To better grasp this event, we need to break down the Hebrew of two words in this verse: residual of my people and the remnant of my people. The residual, she’êrı̂yth, and the remnant, yeh’-ther may seem to be two words of the same meaning but not so in Hebrew. She’êrı̂yth means those who had escaped or survived. Escaped or survived what? Yeh’-ther means the excess of the remainder. These Israelis shall possess, in the future, the lands of Ammon and Moab. Today this is still south-west Jordan.
JIV: Moab and Ammon fall within the boundaries of the New Jerusalem [1400 miles by 1400 miles – 12,000 strada/furlongs; Revelation 21:15-21).
We can be assured this is End Time and the Millennial Reign of God/Jesus by reading Zephaniah 2:11. When has all mankind ever worshiped God from his and her place up to verse 10? It hasn’t! This is a time yet to come. How else can this total man-kind worship be universal unless those who reject God be gone. Up to this time on earth, most mankind has and still does reject God.
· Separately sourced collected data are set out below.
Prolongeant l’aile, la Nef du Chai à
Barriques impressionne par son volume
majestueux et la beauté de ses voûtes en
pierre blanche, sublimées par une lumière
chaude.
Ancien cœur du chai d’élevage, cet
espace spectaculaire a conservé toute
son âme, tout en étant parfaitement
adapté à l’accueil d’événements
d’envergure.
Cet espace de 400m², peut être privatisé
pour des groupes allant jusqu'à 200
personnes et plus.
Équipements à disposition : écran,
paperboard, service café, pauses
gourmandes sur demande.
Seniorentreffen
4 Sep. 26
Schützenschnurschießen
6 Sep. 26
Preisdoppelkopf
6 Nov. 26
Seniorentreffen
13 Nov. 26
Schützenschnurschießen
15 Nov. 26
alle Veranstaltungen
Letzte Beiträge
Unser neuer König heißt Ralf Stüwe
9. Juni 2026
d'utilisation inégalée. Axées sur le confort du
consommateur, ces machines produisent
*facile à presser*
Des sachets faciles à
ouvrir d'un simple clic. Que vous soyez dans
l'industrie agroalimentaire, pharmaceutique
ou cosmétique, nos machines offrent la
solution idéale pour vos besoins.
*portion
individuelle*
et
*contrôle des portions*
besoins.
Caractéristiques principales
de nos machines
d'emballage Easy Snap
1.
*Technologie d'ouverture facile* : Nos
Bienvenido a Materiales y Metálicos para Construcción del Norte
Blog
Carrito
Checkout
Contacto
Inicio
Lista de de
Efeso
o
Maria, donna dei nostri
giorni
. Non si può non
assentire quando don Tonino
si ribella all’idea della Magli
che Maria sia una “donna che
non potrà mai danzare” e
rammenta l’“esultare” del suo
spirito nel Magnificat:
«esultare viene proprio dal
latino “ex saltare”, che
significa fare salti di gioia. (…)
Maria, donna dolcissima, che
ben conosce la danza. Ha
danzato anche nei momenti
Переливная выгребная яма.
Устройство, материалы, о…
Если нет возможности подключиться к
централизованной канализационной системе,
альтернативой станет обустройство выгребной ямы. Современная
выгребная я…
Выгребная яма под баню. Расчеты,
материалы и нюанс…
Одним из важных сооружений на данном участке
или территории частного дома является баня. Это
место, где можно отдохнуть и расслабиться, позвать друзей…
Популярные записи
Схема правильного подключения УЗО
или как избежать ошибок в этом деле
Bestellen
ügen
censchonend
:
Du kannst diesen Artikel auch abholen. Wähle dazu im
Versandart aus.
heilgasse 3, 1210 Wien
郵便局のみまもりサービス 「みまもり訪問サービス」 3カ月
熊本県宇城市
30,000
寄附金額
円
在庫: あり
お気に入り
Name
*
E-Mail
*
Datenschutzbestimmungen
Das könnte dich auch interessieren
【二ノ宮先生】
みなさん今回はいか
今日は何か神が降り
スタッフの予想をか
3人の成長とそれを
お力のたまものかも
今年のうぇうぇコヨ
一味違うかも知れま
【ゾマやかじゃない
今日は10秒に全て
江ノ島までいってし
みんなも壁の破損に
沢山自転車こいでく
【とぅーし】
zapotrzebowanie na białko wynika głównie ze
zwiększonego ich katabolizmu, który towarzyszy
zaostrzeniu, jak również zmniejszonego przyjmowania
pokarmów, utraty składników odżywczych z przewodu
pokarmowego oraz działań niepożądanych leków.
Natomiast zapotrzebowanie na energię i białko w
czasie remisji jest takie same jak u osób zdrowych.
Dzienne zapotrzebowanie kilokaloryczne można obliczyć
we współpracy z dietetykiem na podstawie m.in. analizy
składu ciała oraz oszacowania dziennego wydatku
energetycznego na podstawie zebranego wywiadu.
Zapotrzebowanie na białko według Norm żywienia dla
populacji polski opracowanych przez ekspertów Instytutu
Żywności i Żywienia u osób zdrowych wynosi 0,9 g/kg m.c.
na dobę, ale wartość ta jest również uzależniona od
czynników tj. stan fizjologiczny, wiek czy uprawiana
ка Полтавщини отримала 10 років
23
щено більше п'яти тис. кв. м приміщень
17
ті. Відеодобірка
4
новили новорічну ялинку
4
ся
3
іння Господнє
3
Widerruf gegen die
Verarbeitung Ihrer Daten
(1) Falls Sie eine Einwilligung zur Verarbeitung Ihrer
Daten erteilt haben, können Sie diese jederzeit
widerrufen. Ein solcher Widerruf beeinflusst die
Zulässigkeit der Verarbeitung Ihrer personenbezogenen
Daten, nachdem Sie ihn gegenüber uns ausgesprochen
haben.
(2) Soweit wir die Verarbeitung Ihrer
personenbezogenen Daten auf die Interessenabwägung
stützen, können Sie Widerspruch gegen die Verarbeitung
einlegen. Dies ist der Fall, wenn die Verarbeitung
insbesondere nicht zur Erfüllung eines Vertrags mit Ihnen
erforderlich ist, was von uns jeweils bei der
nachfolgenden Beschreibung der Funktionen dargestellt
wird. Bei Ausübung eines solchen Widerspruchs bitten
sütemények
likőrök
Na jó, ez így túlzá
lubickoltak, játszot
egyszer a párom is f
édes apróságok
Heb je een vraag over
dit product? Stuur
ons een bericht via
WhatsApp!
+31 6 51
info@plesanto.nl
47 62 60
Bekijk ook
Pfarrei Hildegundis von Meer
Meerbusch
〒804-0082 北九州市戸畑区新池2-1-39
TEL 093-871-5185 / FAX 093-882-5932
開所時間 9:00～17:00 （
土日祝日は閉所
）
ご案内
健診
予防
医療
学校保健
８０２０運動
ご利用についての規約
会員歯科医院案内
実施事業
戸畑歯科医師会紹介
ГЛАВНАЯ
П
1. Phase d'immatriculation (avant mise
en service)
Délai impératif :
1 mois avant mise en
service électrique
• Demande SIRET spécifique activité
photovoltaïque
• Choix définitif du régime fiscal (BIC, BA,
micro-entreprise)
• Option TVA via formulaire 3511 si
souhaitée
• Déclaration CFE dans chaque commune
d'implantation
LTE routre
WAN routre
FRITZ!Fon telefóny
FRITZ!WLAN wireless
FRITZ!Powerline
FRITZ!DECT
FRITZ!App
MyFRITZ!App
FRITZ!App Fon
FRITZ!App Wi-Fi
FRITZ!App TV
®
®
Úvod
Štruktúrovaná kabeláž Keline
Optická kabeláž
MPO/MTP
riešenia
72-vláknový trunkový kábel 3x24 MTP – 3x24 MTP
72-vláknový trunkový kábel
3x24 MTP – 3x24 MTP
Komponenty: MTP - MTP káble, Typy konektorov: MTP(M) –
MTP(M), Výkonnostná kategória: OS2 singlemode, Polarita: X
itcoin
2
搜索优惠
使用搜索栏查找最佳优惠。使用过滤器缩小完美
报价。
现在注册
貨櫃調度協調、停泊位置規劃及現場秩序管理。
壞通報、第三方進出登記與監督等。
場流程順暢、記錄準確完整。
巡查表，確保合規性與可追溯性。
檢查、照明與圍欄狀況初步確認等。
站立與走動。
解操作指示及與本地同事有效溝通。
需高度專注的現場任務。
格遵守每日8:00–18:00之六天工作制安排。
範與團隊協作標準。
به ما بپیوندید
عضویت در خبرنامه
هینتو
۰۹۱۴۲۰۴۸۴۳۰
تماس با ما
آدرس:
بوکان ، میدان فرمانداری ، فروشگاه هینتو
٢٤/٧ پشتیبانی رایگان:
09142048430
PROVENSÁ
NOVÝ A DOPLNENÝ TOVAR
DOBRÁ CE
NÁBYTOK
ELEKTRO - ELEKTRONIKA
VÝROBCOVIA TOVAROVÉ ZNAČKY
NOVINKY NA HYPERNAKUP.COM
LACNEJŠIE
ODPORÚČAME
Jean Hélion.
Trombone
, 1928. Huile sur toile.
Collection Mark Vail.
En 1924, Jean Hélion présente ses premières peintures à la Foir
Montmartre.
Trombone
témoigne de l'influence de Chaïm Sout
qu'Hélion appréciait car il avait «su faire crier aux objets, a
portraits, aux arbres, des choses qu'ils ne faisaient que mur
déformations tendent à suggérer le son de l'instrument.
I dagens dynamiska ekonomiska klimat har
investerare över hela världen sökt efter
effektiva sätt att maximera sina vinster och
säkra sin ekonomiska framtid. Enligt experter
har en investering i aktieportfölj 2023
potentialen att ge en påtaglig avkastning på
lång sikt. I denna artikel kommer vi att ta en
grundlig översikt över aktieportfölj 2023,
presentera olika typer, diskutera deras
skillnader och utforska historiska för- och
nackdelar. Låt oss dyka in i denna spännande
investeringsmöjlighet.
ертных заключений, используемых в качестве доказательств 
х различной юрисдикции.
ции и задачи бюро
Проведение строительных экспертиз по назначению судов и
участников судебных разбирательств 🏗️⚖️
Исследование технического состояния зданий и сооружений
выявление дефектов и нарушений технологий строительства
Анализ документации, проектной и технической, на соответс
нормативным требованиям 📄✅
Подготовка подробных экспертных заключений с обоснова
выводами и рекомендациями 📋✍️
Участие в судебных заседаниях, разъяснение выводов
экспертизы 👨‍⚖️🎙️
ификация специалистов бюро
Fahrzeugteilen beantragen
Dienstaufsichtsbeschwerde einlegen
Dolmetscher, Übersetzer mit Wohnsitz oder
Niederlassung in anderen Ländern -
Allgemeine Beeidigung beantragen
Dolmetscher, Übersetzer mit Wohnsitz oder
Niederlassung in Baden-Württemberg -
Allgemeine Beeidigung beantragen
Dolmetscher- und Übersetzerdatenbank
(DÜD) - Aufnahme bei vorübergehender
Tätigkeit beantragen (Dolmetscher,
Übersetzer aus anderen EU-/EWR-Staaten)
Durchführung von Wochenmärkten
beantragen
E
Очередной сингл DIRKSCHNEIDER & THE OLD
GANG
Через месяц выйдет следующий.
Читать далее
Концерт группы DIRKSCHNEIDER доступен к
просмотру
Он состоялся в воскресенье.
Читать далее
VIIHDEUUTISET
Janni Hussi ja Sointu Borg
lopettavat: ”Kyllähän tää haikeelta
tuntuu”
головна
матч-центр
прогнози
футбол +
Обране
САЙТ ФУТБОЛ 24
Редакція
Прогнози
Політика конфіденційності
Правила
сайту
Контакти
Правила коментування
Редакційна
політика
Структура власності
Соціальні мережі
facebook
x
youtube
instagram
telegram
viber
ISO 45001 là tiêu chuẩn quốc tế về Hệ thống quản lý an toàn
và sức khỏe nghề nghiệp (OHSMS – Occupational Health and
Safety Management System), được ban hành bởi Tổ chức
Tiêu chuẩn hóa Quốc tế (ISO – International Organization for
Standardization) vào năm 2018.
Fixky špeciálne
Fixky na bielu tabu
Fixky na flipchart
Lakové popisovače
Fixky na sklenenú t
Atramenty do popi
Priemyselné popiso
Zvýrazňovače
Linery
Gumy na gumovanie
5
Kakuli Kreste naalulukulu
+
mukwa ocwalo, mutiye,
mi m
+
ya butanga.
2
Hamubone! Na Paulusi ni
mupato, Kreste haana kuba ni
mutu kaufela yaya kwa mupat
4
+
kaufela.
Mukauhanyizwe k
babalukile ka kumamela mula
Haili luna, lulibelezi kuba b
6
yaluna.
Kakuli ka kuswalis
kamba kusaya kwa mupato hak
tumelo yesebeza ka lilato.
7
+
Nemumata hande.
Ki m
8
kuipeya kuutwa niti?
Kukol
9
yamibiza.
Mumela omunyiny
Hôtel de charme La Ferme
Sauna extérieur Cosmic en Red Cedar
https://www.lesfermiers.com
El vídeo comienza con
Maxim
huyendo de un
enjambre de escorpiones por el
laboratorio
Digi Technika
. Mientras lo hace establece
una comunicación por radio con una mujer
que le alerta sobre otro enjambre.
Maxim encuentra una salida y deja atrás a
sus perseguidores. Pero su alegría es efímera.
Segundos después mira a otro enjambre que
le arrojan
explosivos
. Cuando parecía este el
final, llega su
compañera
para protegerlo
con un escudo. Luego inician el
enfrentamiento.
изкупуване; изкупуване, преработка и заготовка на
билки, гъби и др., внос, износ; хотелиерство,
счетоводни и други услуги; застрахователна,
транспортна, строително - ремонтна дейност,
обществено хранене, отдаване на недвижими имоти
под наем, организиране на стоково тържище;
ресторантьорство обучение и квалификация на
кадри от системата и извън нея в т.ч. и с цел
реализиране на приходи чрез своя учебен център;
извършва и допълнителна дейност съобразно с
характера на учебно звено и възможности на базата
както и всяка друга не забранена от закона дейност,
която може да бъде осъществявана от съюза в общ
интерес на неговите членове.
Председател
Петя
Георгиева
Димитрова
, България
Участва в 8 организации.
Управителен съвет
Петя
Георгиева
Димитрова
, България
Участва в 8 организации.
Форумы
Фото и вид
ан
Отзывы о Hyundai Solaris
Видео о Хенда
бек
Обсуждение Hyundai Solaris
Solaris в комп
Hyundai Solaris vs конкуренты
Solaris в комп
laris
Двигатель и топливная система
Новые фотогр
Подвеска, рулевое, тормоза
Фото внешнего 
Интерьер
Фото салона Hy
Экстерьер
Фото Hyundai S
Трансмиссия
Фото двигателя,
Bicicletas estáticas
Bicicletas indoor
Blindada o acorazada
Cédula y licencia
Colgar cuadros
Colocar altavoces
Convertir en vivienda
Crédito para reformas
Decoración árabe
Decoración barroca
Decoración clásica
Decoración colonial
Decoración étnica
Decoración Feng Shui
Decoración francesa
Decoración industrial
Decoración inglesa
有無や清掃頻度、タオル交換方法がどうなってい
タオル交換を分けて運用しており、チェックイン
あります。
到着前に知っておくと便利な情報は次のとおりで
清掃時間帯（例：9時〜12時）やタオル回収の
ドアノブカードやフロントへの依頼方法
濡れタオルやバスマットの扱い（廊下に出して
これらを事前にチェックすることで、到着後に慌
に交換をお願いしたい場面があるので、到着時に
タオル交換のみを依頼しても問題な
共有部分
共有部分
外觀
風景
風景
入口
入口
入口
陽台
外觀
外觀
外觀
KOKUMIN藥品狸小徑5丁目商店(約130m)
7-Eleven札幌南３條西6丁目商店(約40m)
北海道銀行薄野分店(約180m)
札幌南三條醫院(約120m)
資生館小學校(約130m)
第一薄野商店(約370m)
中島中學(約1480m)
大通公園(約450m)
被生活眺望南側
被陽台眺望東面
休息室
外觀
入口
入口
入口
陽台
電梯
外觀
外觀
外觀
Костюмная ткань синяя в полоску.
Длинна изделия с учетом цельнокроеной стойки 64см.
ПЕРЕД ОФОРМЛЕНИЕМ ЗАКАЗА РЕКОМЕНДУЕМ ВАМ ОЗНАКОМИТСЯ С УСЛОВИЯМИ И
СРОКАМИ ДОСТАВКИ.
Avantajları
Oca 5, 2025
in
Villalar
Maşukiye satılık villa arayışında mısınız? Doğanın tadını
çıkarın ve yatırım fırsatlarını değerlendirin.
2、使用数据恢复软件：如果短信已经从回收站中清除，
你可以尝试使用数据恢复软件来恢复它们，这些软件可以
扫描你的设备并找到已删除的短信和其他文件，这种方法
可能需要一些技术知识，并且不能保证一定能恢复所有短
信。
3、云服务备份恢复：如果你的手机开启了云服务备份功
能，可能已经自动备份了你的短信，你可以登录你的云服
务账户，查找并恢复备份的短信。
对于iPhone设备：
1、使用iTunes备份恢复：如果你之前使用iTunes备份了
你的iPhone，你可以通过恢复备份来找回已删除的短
Zephaniah 2:12 Why is it that the Ethiopians are directly mentioned but the Egyptians, Libya, and so many other nations are seemingly overlooked? In verse 12 the Assyrians to the north are mentioned. These places represent directions as to the north, south, east, and west. The world will be in judgement. All will see the new Jerusalem and recognize God for who he is. Earlier in this chapter Zephaniah has already identified a sense of direction to the west of Israel when he included the Philistines and those of Gaza.
Zephaniah 2:13 corroborates this idea of geography rather than actual fixed locations. The first line in verse 13 states: I will stretch out my hand (judgement) to the north.
We close this portion of Zephaniah with a quote from Dr. David Guzik:
Zephaniah never mentions why the nations are ripe for judgment. Perhaps he assumes we’ve already read Amos, Isaiah, and Nahum, which do detail the sins of these neighboring nations. HINT: “as in the time of Noah” (Matthew 24:37)
JIV: As we discussed earlier in this chapter, it probably isn’t the nations being judged as much as it is the people who have rejected God and his son Jesus. David Guzik is right-on per Amos, Isaiah, and Nahum. We have already written commentary on Amos and Nahum. They discuss the common sins of this world that is without God.